-- RECORDS FOR THIS TASK start --

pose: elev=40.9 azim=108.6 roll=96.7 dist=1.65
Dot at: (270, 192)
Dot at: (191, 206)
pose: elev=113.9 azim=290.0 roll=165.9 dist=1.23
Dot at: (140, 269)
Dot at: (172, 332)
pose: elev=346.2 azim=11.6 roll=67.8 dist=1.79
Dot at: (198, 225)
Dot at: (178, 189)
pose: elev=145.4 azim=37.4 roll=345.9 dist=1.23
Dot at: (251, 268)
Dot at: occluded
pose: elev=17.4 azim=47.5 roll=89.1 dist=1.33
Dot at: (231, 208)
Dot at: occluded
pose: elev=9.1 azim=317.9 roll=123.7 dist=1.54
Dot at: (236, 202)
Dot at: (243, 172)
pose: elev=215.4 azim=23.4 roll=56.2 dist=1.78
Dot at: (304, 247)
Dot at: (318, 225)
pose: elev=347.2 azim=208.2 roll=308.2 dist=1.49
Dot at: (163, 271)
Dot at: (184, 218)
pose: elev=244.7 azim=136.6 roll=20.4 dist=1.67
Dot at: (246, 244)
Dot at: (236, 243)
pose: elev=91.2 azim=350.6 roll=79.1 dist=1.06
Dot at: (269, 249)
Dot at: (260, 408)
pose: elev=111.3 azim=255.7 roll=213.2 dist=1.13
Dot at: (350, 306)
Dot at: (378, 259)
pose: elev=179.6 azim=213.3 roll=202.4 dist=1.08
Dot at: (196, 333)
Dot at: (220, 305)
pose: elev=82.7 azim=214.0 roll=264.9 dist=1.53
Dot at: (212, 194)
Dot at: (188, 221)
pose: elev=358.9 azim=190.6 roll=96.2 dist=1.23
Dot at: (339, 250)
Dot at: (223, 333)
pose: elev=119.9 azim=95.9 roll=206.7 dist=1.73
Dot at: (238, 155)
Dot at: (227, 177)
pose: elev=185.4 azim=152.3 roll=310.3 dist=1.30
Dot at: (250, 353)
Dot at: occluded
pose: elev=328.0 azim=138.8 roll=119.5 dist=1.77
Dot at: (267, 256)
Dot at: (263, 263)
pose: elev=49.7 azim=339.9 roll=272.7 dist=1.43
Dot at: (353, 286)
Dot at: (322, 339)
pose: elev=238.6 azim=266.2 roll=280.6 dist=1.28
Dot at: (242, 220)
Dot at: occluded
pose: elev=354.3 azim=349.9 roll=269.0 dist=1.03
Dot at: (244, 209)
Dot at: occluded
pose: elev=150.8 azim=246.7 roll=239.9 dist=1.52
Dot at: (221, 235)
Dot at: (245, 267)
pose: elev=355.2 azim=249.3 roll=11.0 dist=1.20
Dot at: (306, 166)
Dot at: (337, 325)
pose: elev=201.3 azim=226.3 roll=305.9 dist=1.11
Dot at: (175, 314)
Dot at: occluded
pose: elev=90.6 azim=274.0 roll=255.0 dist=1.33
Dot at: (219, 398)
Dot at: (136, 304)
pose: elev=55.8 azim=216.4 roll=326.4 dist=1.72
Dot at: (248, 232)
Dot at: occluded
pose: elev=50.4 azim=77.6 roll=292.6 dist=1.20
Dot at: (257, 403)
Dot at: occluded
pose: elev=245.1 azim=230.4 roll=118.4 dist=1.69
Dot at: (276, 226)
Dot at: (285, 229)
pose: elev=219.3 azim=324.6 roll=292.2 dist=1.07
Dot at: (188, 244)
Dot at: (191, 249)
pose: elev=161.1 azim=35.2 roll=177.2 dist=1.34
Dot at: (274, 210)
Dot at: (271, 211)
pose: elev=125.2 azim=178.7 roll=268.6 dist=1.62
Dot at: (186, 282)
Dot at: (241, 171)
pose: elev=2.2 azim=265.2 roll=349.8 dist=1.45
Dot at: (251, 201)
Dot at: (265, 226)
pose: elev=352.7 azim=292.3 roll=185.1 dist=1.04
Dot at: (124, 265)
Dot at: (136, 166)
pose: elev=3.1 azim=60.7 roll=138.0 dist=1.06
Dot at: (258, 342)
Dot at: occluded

-- RECORDS FOR THIS TASK end --

* PROBLEM REQUIREMENTS
Arrange these lines as a numbered list, leaving out any blank lines, and cover every item.

* WORKED ANSWER
1. pose: elev=40.9 azim=108.6 roll=96.7 dist=1.65
2. Dot at: (270, 192)
3. Dot at: (191, 206)
4. pose: elev=113.9 azim=290.0 roll=165.9 dist=1.23
5. Dot at: (140, 269)
6. Dot at: (172, 332)
7. pose: elev=346.2 azim=11.6 roll=67.8 dist=1.79
8. Dot at: (198, 225)
9. Dot at: (178, 189)
10. pose: elev=145.4 azim=37.4 roll=345.9 dist=1.23
11. Dot at: (251, 268)
12. Dot at: occluded
13. pose: elev=17.4 azim=47.5 roll=89.1 dist=1.33
14. Dot at: (231, 208)
15. Dot at: occluded
16. pose: elev=9.1 azim=317.9 roll=123.7 dist=1.54
17. Dot at: (236, 202)
18. Dot at: (243, 172)
19. pose: elev=215.4 azim=23.4 roll=56.2 dist=1.78
20. Dot at: (304, 247)
21. Dot at: (318, 225)
22. pose: elev=347.2 azim=208.2 roll=308.2 dist=1.49
23. Dot at: (163, 271)
24. Dot at: (184, 218)
25. pose: elev=244.7 azim=136.6 roll=20.4 dist=1.67
26. Dot at: (246, 244)
27. Dot at: (236, 243)
28. pose: elev=91.2 azim=350.6 roll=79.1 dist=1.06
29. Dot at: (269, 249)
30. Dot at: (260, 408)
31. pose: elev=111.3 azim=255.7 roll=213.2 dist=1.13
32. Dot at: (350, 306)
33. Dot at: (378, 259)
34. pose: elev=179.6 azim=213.3 roll=202.4 dist=1.08
35. Dot at: (196, 333)
36. Dot at: (220, 305)
37. pose: elev=82.7 azim=214.0 roll=264.9 dist=1.53
38. Dot at: (212, 194)
39. Dot at: (188, 221)
40. pose: elev=358.9 azim=190.6 roll=96.2 dist=1.23
41. Dot at: (339, 250)
42. Dot at: (223, 333)
43. pose: elev=119.9 azim=95.9 roll=206.7 dist=1.73
44. Dot at: (238, 155)
45. Dot at: (227, 177)
46. pose: elev=185.4 azim=152.3 roll=310.3 dist=1.30
47. Dot at: (250, 353)
48. Dot at: occluded
49. pose: elev=328.0 azim=138.8 roll=119.5 dist=1.77
50. Dot at: (267, 256)
51. Dot at: (263, 263)
52. pose: elev=49.7 azim=339.9 roll=272.7 dist=1.43
53. Dot at: (353, 286)
54. Dot at: (322, 339)
55. pose: elev=238.6 azim=266.2 roll=280.6 dist=1.28
56. Dot at: (242, 220)
57. Dot at: occluded
58. pose: elev=354.3 azim=349.9 roll=269.0 dist=1.03
59. Dot at: (244, 209)
60. Dot at: occluded
61. pose: elev=150.8 azim=246.7 roll=239.9 dist=1.52
62. Dot at: (221, 235)
63. Dot at: (245, 267)
64. pose: elev=355.2 azim=249.3 roll=11.0 dist=1.20
65. Dot at: (306, 166)
66. Dot at: (337, 325)
67. pose: elev=201.3 azim=226.3 roll=305.9 dist=1.11
68. Dot at: (175, 314)
69. Dot at: occluded
70. pose: elev=90.6 azim=274.0 roll=255.0 dist=1.33
71. Dot at: (219, 398)
72. Dot at: (136, 304)
73. pose: elev=55.8 azim=216.4 roll=326.4 dist=1.72
74. Dot at: (248, 232)
75. Dot at: occluded
76. pose: elev=50.4 azim=77.6 roll=292.6 dist=1.20
77. Dot at: (257, 403)
78. Dot at: occluded
79. pose: elev=245.1 azim=230.4 roll=118.4 dist=1.69
80. Dot at: (276, 226)
81. Dot at: (285, 229)
82. pose: elev=219.3 azim=324.6 roll=292.2 dist=1.07
83. Dot at: (188, 244)
84. Dot at: (191, 249)
85. pose: elev=161.1 azim=35.2 roll=177.2 dist=1.34
86. Dot at: (274, 210)
87. Dot at: (271, 211)
88. pose: elev=125.2 azim=178.7 roll=268.6 dist=1.62
89. Dot at: (186, 282)
90. Dot at: (241, 171)
91. pose: elev=2.2 azim=265.2 roll=349.8 dist=1.45
92. Dot at: (251, 201)
93. Dot at: (265, 226)
94. pose: elev=352.7 azim=292.3 roll=185.1 dist=1.04
95. Dot at: (124, 265)
96. Dot at: (136, 166)
97. pose: elev=3.1 azim=60.7 roll=138.0 dist=1.06
98. Dot at: (258, 342)
99. Dot at: occluded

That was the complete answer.